The question remaining is: will it work? Will the majority’s liberally sprinkled anti-wealth-tax dicta deter Elizabeth Warren or Bernie Sanders from enacting such a tax if they are able? Thomas doesn’t think so: “if the Court is not willing to uphold limitations on the taxing power in expensive cases, cheap dicta will make no difference.”

He may be right, but if past is prologue, another consequentialist decision by Kavanaugh suggests that he’ll likely come around in the end to block wealth taxes. When in 2020, the Centers for Disease Control and Prevention imposed an unlawful eviction moratorium on the nation, Kavanaugh cast the decisive vote to leave the moratorium intact for some time even though he agreed that it was unlawful because “the CDC plans to end [it] in only a few weeks” and “those few weeks will allow for a more orderly distribution of the congressionally appropriated rental-assistance funds.”
┄┄┄┄┄┄┄┄┄┄┄┄┄┄┄┄┄┄┄┄
Assigned task 1.
In the passage about the wealth-tax ruling, which agency imposed the eviction moratorium that Kavanaugh voted to leave in place?
Assigned task 2.
Write the next part of the passage about Kavanaugh and the wealth-tax ruling, picking up right after its final sentence.
┄┄┄┄┄┄┄┄┄┄┄┄┄┄┄┄┄┄┄┄
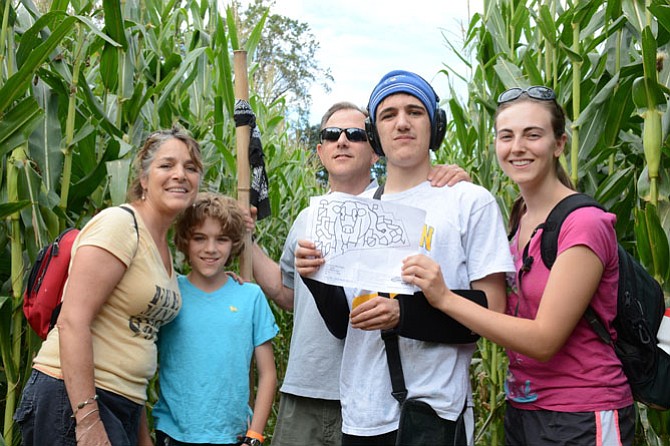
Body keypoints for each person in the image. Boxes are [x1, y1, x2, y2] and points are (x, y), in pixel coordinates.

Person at [400, 86, 635, 445]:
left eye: (533, 135)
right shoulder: (518, 219)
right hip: (523, 409)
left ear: (559, 144)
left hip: (582, 412)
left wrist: (444, 297)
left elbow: (543, 340)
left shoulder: (584, 224)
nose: (517, 147)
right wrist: (454, 192)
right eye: (506, 136)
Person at [295, 71, 513, 445]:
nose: (402, 123)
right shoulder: (351, 210)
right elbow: (344, 326)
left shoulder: (468, 201)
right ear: (376, 133)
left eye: (415, 112)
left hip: (434, 412)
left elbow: (494, 311)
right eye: (388, 114)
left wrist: (404, 314)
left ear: (435, 127)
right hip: (362, 413)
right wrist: (315, 279)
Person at [250, 101, 470, 446]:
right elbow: (287, 294)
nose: (342, 141)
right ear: (320, 151)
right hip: (304, 388)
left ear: (376, 152)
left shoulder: (400, 211)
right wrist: (243, 240)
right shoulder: (306, 218)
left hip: (374, 399)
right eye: (331, 135)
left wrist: (448, 180)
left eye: (355, 134)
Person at [14, 127, 204, 446]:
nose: (180, 175)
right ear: (144, 178)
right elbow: (73, 321)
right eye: (166, 165)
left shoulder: (162, 248)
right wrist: (87, 422)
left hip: (120, 405)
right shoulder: (120, 225)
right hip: (72, 399)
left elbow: (132, 342)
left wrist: (140, 433)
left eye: (191, 167)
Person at [153, 192, 278, 446]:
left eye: (221, 239)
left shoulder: (250, 296)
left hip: (231, 436)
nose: (210, 249)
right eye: (200, 238)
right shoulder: (169, 292)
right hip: (174, 434)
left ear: (233, 243)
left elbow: (268, 374)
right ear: (185, 241)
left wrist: (254, 435)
┄┄┄┄┄┄┄┄┄┄┄┄┄┄┄┄┄┄┄┄
Your response 1.
The Centers for Disease Control and Prevention

Your response 2.
The CDC saw Kavanaugh’s vote for upholding the program, ignored his text saying that it was unlawful, and—to nobody’s surprise but Kavanaugh’s—renewed the program. When the moratorium came before the Supreme Court a second time, Kavanaugh did what he should have done the first time around and voted to strike it down.

As with the eviction moratorium, so likely with a wealth tax. Kavanaugh’s dicta probably won’t deter anyone, but once proponents power ahead, Kavanaugh will presumably vote to power it down. Adding his vote to Barrett’s (who was joined by Justice Samuel Alito) and to Thomas’s (who was joined by Justice Neil Gorsuch), that makes five. And at the Supreme Court, five is the magic number.